The problem is, the subject, which is the only thing you can really work with is somewhat limited. Maybe roll the from field in there too.
As for the other thing, the simple answer is to re-read your own posts and remove any kind of personal attack. I've tried to make it clear, it irks me. Why you do it, doesn't matter. Just don't do it and I'll be happy. I edit out nasty comments in my own posts all the time, there's no reason you can't do it too.
Posted:
Mon Jun 13, 2005 11:31 am
by macraig
I thought an automatic "whitelist" could be implemented by tracking the behavior of posters over short periods of time. By tracking their name (and its structure) along with how many "sets" they post and how large those sets are - how many files and the size of those files - in a given period of time, say a week or month, an algorithm might begin to pick out the regular contributors to a newsgroup. Spammers (sporging is a new term to me) almost always post shorter sets of smaller files, and almost always use subjects that differ in wording from the regulars, with exceptions. It would learn, as Quade said, by watching the patterns, the relationships between these different factors.
That's not very detailed, because I still have only a vaguely formed idea. The basic point, though, is that when a human first begins using binaries newsgroups he knows nothing of how to discriminate the good from the bad posts, yet in spite of that he'll quickly learn exactly how to do it, using the factors mentioned above and perhaps a few others. This can happen in the span of a week or month, maybe even a few days. He learns by recognizing the relationships between good and bad posts and those factors, not so much alone as in combination. That might even be a crude definition of Bayesian analysis. Unlike what Quade said about it learning specifically what one person likes, I think it would learn very broadly what all non-spammers like - a general feel for what is "good".
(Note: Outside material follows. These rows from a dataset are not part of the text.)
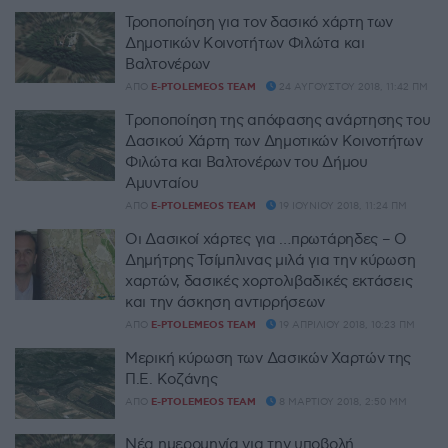
Τροποποίηση για τον δασικό χάρτη των
Δημοτικών Κοινοτήτων Φιλώτα και
Βαλτονέρων
ΑΠΌ
E-PTOLEMEOS TEAM
24 ΑΥΓΟΎΣΤΟΥ 2018, 11:42 ΠΜ
Tροποποίηση της απόφασης ανάρτησης του
Δασικού Χάρτη των Δημοτικών Κοινοτήτων
Φιλώτα και Βαλτονέρων του Δήμου
Αμυνταίου
ΑΠΌ
E-PTOLEMEOS TEAM
19 ΙΟΥΝΊΟΥ 2018, 11:24 ΠΜ
Οι Δασικοί χάρτες για …πρωτάρηδες – Ο
Δημήτρης Τσίμπλινας μιλά για την κύρωση
χαρτών, δασικές χορτολιβαδικές εκτάσεις
και την άσκηση αντιρρήσεων
ΑΠΌ
E-PTOLEMEOS TEAM
19 ΑΠΡΙΛΊΟΥ 2018, 10:23 ΠΜ
Μερική κύρωση των Δασικών Χαρτών της
Π.Ε. Κοζάνης
ΑΠΌ
E-PTOLEMEOS TEAM
8 ΜΑΡΤΊΟΥ 2018, 2:50 ΜΜ
Nέα ημερομηνία για την υποβολή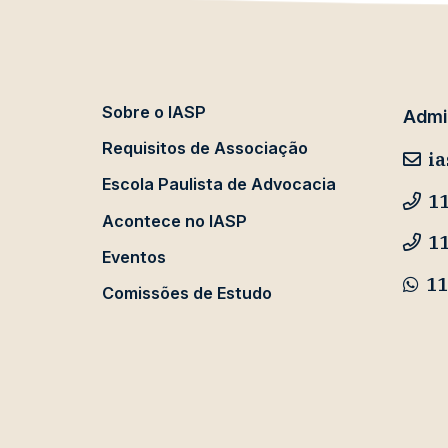
Sobre o IASP
Admin
Requisitos de Associação
ia
Escola Paulista de Advocacia
11
Acontece no IASP
1
Eventos
11
Comissões de Estudo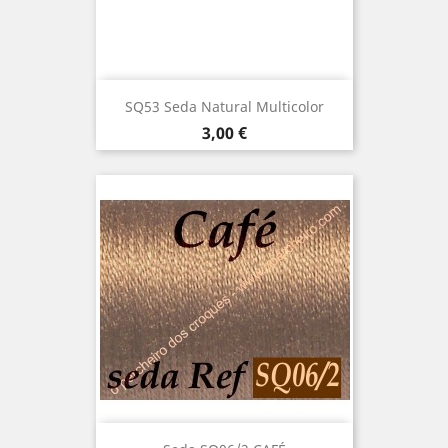
SQ53 Seda Natural Multicolor
Precio
3,00 €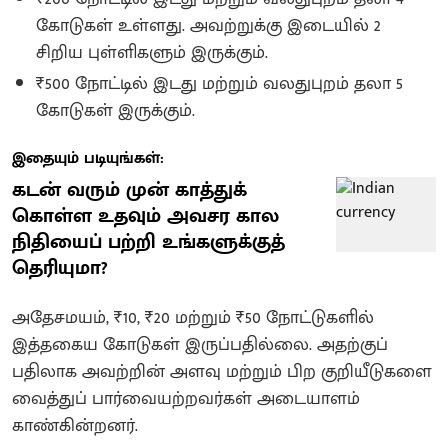
கோடுகள் உள்ளது. அவற்றுக்கு இடையில் 2
சிறிய புள்ளிகளும் இருக்கும்.
₹500 நோட்டில் இடது மற்றும் வலதுபுறம் தலா 5
கோடுகள் இருக்கும்.
இதையும் படியுங்கள்:
கடன் வரும் முன் காத்துக்
கொள்ள உதவும் அவசர கால
நிதியைப் பற்றி உங்களுக்குத்
தெரியுமா?
அதேசமயம், ₹10, ₹20 மற்றும் ₹50 நோட்டுகளில்
இத்தகைய கோடுகள் இருப்பதில்லை. அதற்குப்
பதிலாக அவற்றின் அளவு மற்றும் பிற குறியீடுகளை
வைத்துப் பார்வையற்றவர்கள் அடையாளம்
காண்கின்றனர்.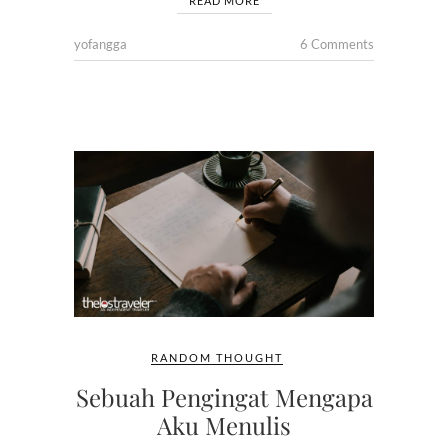
READ MORE
yofangga
6 Comments
RANDOM THOUGHT
Sebuah Pengingat Mengapa
Aku Menulis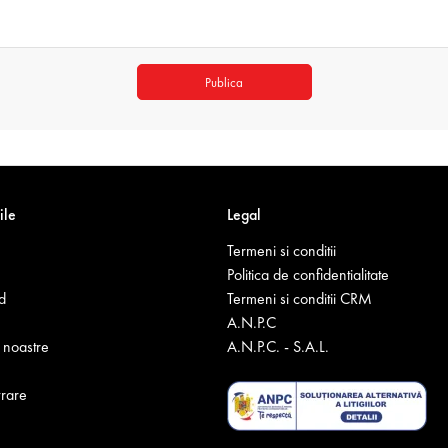
Publica
ile
Legal
Termeni si conditii
Politica de confidentialitate
d
Termeni si conditii CRM
A.N.P.C
noastre
A.N.P.C. - S.A.L.
vrare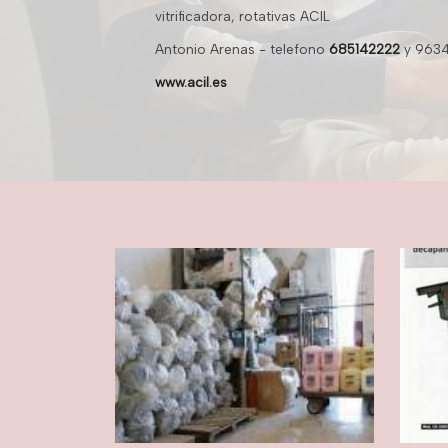
vitrificadora, rotativas ACIL
Antonio Arenas - telefono
685142222
y 963
www.acil.es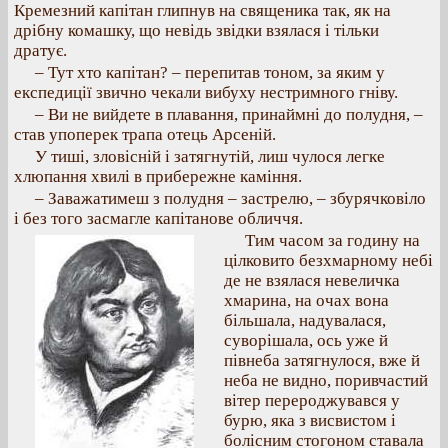
Кремезний капітан глипнув на священика так, як на
дрібну комашку, що невідь звідки взялася і тільки
дратує.
– Тут хто капітан? – перепитав тоном, за яким у
експедиції звично чекали вибуху нестримного гніву.
– Ви не вийдете в плавання, принаймні до полудня, –
став упоперек трапа отець Арсеній.
У тиші, зловісній і затягнутій, лиш чулося легке
хлюпання хвилі в прибережне каміння.
– Заважатимеш з полудня – застрелю, – збурячковіло
і без того засмагле капітанове обличчя.
Тим часом за годину на
цілковито безхмарному небі
де не взялася невеличка
хмарина, на очах вона
більшала, надувалася,
суворішала, ось уже й
півнеба затягнулося, вже й
неба не видно, поривчастий
вітер перероджувався у
бурю, яка з висвистом і
болісним стогоном ставала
More often than not, for instance, I can easily tell that a series of posts is from a regular poster to the group and not a spammer, but *not* with certainty whether it's something I want to retrieve, mostly because too little detail is offered in the subject or I can't recognize what's being offered. In such cases (and especially with broadband) I have two choices: (1) sample the series and mark it as read if I don't want it, or (2) simply retrieve it anyway knowing at least that it's not spam, and simply delete the files if they're not something I want. That way at least they're (still) in the signature cache, so future encounters with the same files will be ignored; if I were to mark the series as read and skip it, I may encounter it again in the future and have to rediscover the same choice again.
That's what I envisioned this algorithm being able to do: pick out and identify the regular posters, whitelist them perhaps, and download all posts from them... not necessarily only the ones I might personally want. That's less work and could still be an improvment over trying to write regexp filters and use poster lockouts to do the same. I can't code it, but I'll bet somebody else can.
Maybe Itimpi is right that the new (NZB?) indexing will become the way things are done to avoid spam. I haven't spent the time yet to investigate and understand what that's all about, so my suggestion was borne of more traditional practices. If these NZB files and indexing prove to be a better method, I'll vote for that instead and against what I've suggested. Solving the problem is all that matters, not who or what solved it.
Posted:
Mon Jun 13, 2005 12:02 pm
by Quade
I have no problem with a whitelist. It makes sense to me as a first step. Same thing, some kind of quick checkbox so you can see it with and without.
As en evolution of usenet, you might remove the need to even have a group as such. Most of the large groups are just dumping grounds for random crap anyway. Then the servers become large pools of posts that can't be found other than if you already know they're there (NZB's for example). Then NZB's become the .torrents of usenet.
You could actually do that now by posting to a random assortment of groups so, the files aren't complete in any one group but, are spread out over 50 groups. NZB's would still extract them as would any program that can scan 50 groups for matching posts.
If you take that to the next step, the subject doesn't even need to be meaningful. Then nobody who doesn't have the NZB can tell what's been posted or how to group the posts into files.
Posted:
Mon Jun 13, 2005 12:10 pm
by DThor
Sporging is different than spam because it's literally an attack, not a method to separate you from your money. Therefore, it's specifically designed to make perusing the groups a PITA. Of course, there's plenty of spam, too.
Part of the problem is if you look at a lot of posts, they'll have some default user name like "poster@sender.com". You don't want to necessarily add that to a whitelist because a lot of people post legitimately with the same addy. Add to that that one person's spam is another person's pr0n, and you get into a difficult area with using addys to deny loading. For example, you might see a bunch of pr0n piccies from "buxombabe.com" that you perceive as spam because they're trying to get you to go to the site and spend money, but plenty of other users think it's a great download.
It can be useful, of course, and there already exists a method to build your own whitelist, but really you're talking about post-processing that list to generate something useful. I guess my point is that most of the systems out there now for doing this(and there's several) would *especially* need lots of human intervention for these reasons.
Frankly, this is something that wouldn't take a helluva lot of work to prototype - no need to do anything fancy right in newsbin yet - just something that processes all the addys and subjects out there - pass them through some of the various systems out there like Spam Assassin, and see what comes out the other end. Personally I'm a little mixed on the success of that, which is why I'm not going to volunteer, but if you're game, I'd be curious.
DT
Posted:
Mon Dec 05, 2005 11:38 pm
by alphadog
What would be cool would be for Newsbin to host a centralized database where all owners of the program could "vote" a post into various categories. Much like the Cloudmark email spam tool. Now that would be a cool value-add feature. I've been using Coudmark for my Outlook spam filter and it is quite good...